>>>

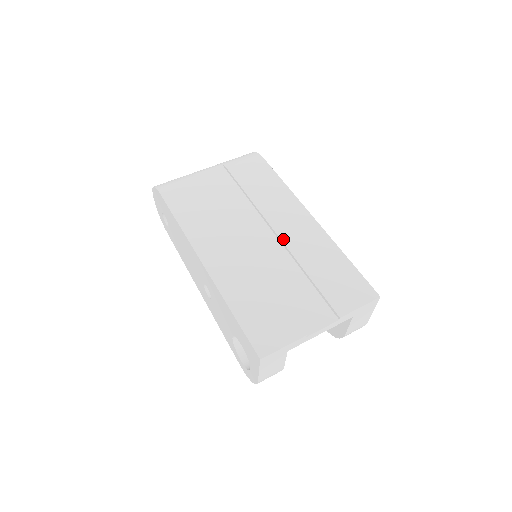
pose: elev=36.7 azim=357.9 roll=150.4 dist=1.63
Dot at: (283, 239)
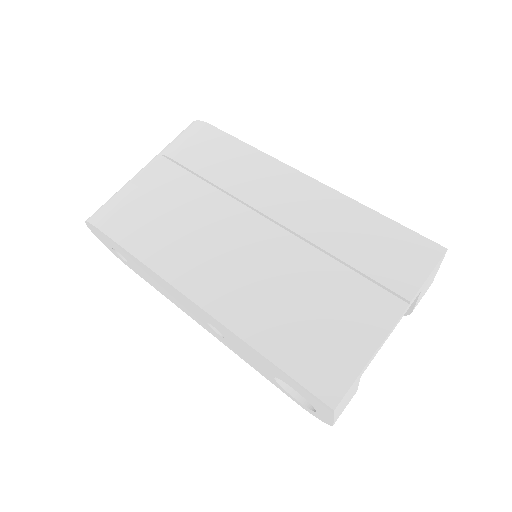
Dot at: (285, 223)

<<<
>>>

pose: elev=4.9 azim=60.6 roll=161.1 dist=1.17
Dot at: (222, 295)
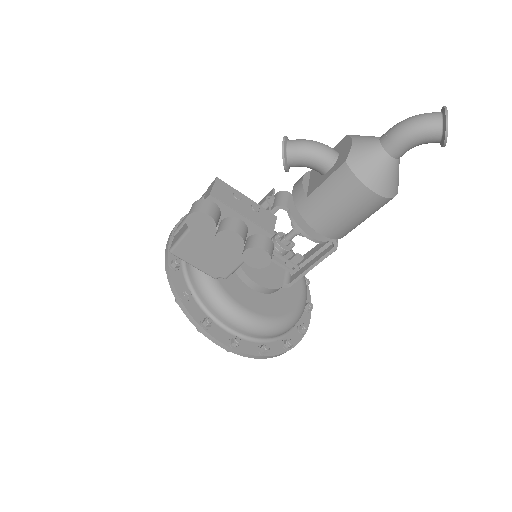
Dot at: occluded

<<<

## What you will do
Take the lines of the records from the one containing "pose: elev=36.7 azim=357.9" through the one containing "Dot at: (285, 223)", both included, and give them as a JSON list of strings with one string per line. Skip blank lines and leave the pictures out.

## Solved exercise
[
  "pose: elev=36.7 azim=357.9 roll=150.4 dist=1.63",
  "Dot at: (283, 239)",
  "Dot at: (285, 223)"
]